Type the records that follow again exactly as written, but drop the pictures.

——————

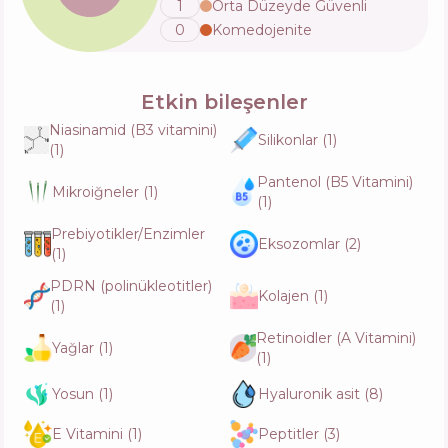
1
Orta Düzeyde Güvenli
İçerik
13
%
Aktifler
46
%
Fonksiyonlar
77
%
0
Komedojenite
haruharu wonder Rose PDRN Soothing
Etkin bileşenler
Serum
İçerik
15
%
Niasinamid (B3 vitamini)
Aktifler
48
%
Silikonlar
(
1
)
(
1
)
Fonksiyonlar
72
%
Pantenol (B5 Vitamini)
Mikroiğneler
(
1
)
(
1
)
medicube One Day Exosome Shot Pore
Ampoule 25000
Prebiyotikler/Enzimler
Eksozomlar
(
2
)
İçerik
23
%
(
1
)
Aktifler
38
%
Fonksiyonlar
75
%
PDRN (polinükleotitler)
Kolajen
(
1
)
(
1
)
Retinoidler (A Vitamini)
Biodance Hydro Cera-nol Ampoule
Yağlar
(
1
)
(
1
)
İçerik
18
%
Aktifler
41
%
Fonksiyonlar
76
%
Yosun
(
1
)
Hyaluronik asit
(
8
)
E Vitamini
(
1
)
Peptitler
(
3
)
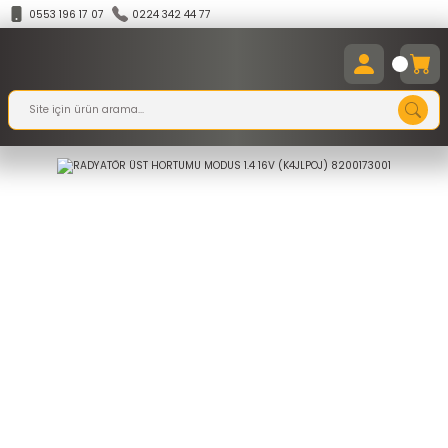
0553 196 17 07
0224 342 44 77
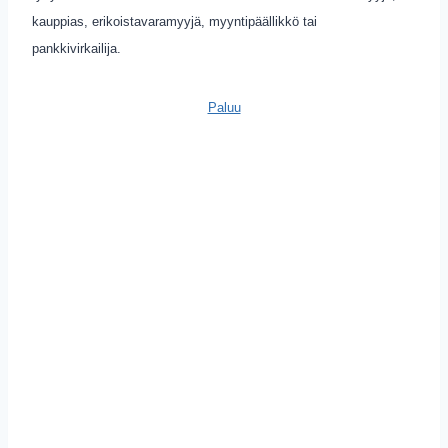
kauppias, erikoistavaramyyjä, myyntipäällikkö tai
pankkivirkailija.
Paluu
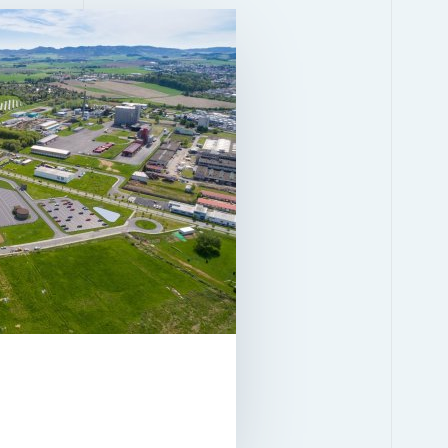
EDIFICIO 1.1
2
14.158 M
ón
ESTADO
EN EL FONDO DESDE
SE ALQUILA
ALTURA LIBRE
COLUMNAS
BREEAM
EN ALQUILER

——————

## Solution for this problem
1
Orta Düzeyde Güvenli
İçerik
13
%
Aktifler
46
%
Fonksiyonlar
77
%
0
Komedojenite
haruharu wonder Rose PDRN Soothing
Etkin bileşenler
Serum
İçerik
15
%
Niasinamid (B3 vitamini)
Aktifler
48
%
Silikonlar
(
1
)
(
1
)
Fonksiyonlar
72
%
Pantenol (B5 Vitamini)
Mikroiğneler
(
1
)
(
1
)
medicube One Day Exosome Shot Pore
Ampoule 25000
Prebiyotikler/Enzimler
Eksozomlar
(
2
)
İçerik
23
%
(
1
)
Aktifler
38
%
Fonksiyonlar
75
%
PDRN (polinükleotitler)
Kolajen
(
1
)
(
1
)
Retinoidler (A Vitamini)
Biodance Hydro Cera-nol Ampoule
Yağlar
(
1
)
(
1
)
İçerik
18
%
Aktifler
41
%
Fonksiyonlar
76
%
Yosun
(
1
)
Hyaluronik asit
(
8
)
E Vitamini
(
1
)
Peptitler
(
3
)
0553 196 17 07
0224 342 44 77
kauppias, erikoistavaramyyjä, myyntipäällikkö tai
pankkivirkailija.
Paluu
EDIFICIO 1.1
2
14.158 M
ón
ESTADO
EN EL FONDO DESDE
SE ALQUILA
ALTURA LIBRE
COLUMNAS
BREEAM
EN ALQUILER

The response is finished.